I do not seriously expect Barack to hold to that plan. I think the gravity of reality will preclude any such decision once someone is actually sitting in the big chair.

Posted by: John-Michael | April 10, 2008 7:53 PM

"I do not seriously expect Barack to hold to that plan. I think the gravity of reality will preclude any such decision once someone is actually sitting in the big chair."

Concur on all points above. Re: Obama, I believe is a very intelligent man, as well as a gifted politician. I believe that if he is elected, he will pull a substantial amount of troops, at least 100,000, but will leave a substantial Special Ops and internal defense training force for the foreseeable future. I am just dying to hear what his justification will be.


"We saw the country starting to slip into civil war"

This did not happen in Late 06, early 07 as you suggested. I warned my chain of command of the pending civil (sectarian) war back in 2004, and again in 2005, and I watched it with my own eyes come to fruition in East Baghdad in early 2006. This scenario was not a surprise to anyone except those who only hear what they want to hear.

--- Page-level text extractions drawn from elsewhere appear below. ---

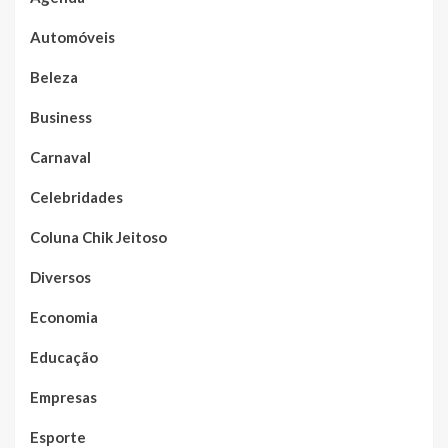
Automóveis
Beleza
Business
Carnaval
Celebridades
Coluna Chik Jeitoso
Diversos
Economia
Educação
Empresas
Esporte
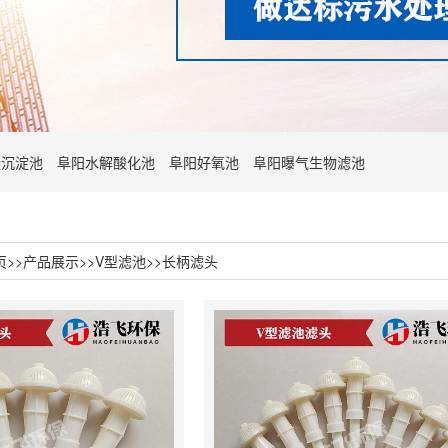
凝沉淀池
阜阳水解酸化池
阜阳好氧池
阜阳曝气生物滤池
页
>>
产品展示
>>
V型滤池
>>
长柄滤头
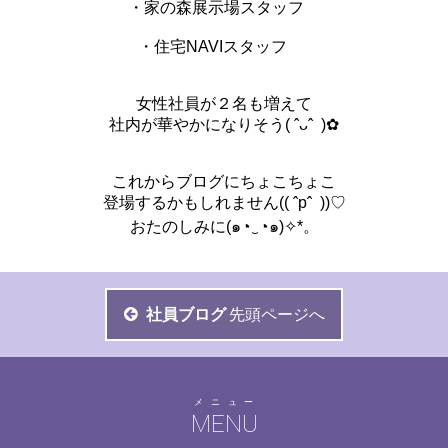
・家の森展示場スタッフ
・住宅NAVIスタッフ
女性社員が２名も増えて
社内が華やかになりそう( ˆᴗˆ )✿
これからブログにちょこちょこ
登場するかもしれません(( ˆpˆ ))♡
おたのしみに(๑◔‿◔๑)✧*。
社員ブログ
先頭ページへ
メニュー
MENU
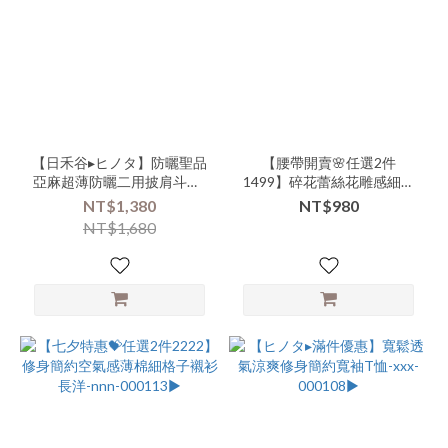
別-
外
搭-
中
長
版
(5)
【日禾谷▸ヒノタ】防曬聖品
【腰帶開賣🌸任選2件
Show
亞麻超薄防曬二用披肩斗蓬-
1499】碎花蕾絲花雕感細版
more
xxx-000130▶
小牛皮腰帶-nnn-000129▶
NT$1,380
NT$980
NT$1,680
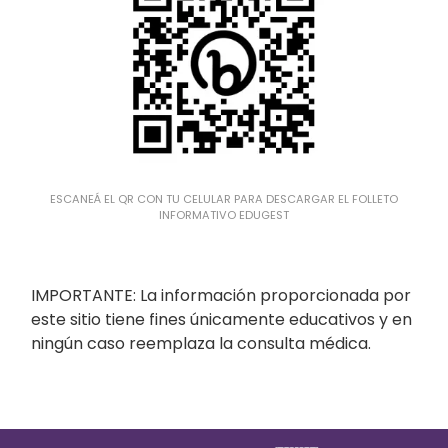
ESCANEÁ EL QR CON TU CELULAR PARA DESCARGAR EL FOLLETO
INFORMATIVO EDUGEST
IMPORTANTE: La información proporcionada por
este sitio tiene fines únicamente educativos y en
ningún caso reemplaza la consulta médica.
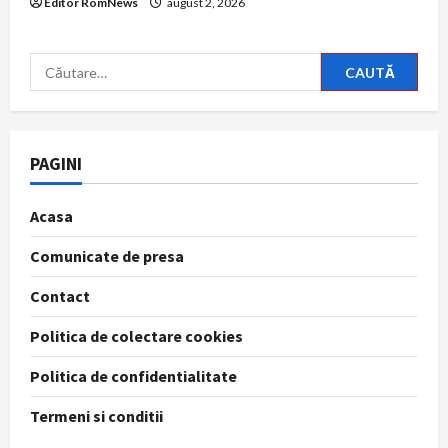
Editor RomNews
august 2, 2026
Caută
după:
PAGINI
Acasa
Comunicate de presa
Contact
Politica de colectare cookies
Politica de confidentialitate
Termeni si conditii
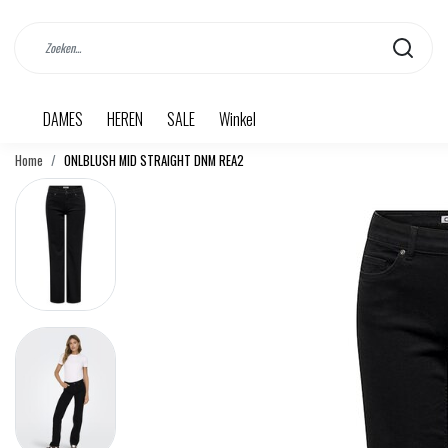
DAMES
HEREN
SALE
Winkel
Home
ONLBLUSH MID STRAIGHT DNM REA2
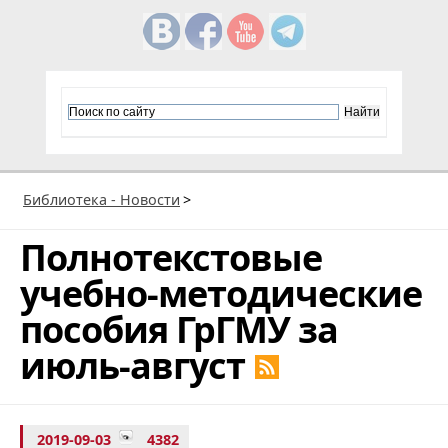
Библиотека - Новости
>
Полнотекстовые
учебно-методические
пособия ГрГМУ за
июль-август
2019-09-03
4382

Posted by: bg | April 11, 2008 7:50 AM

It's hard to imagine any justification for us still being in Iraq 10, or even 5-6, years from now. There hasn't been a single development to give the slightest indication that we'll ever leave behind a "stable, peaceful, democratic" Iraq when we end our matter how long we might stay. How is that possibly supposed to happen...just through wishful thinking and hoping? Even Petraeus and Crocker didn't have the slightest idea. The "surge" has indeed reduced the level of 2005 levels, as I understand it, though the violence has of course increased again lately. The Iraqis have shown little or no inclination to achieve national "reconciliation"...the various parties are much more interested in protecting their own turf and influence and fighting over wealth. Our occupation has just been a neon-lighted recruiting poster for insurgents, and it always will be. It's also interesting that Iran seems to get more respect in Iraq than we do...their president was greeted openly and warmly, while our president and other senior officials sneak in to visit.
Why Iraq could even remotely be considered worth thousands of American lives, hundreds of thousands of Iraqi lives, and trillions of our dollars completely escapes me -- and I spent 40 years in the US intelligence community. We've already "won" in Iraq...we removed Saddam Husayn and "eliminated" his WMD -- well, we would have if.... Those were the original goals, so we've "won" on those issues. Hopefully, the next president will listen to the views of the American people (supposedly, we have a government "of the people, by the people, and for the people"...though Cheney clearly doesn't believe it) and do everything possible to remove our troops from Iraq rapidly, and end the folly and the complete waste of lives (American and Iraqi) and significant resources.

Posted by: Rigged | April 11, 2008 12:35 PM

Re the administration and their leadership in Iraq - one needs to analyze closely what it means to "win" in a conflict such as that in Iraq. If it means decimating the population, does that not indeed qualify for the ultimate Pyrrhic victory in favor of democracy? And does that then constitute true democracy? Do we have any idea what we are doing, or what the "end game" is?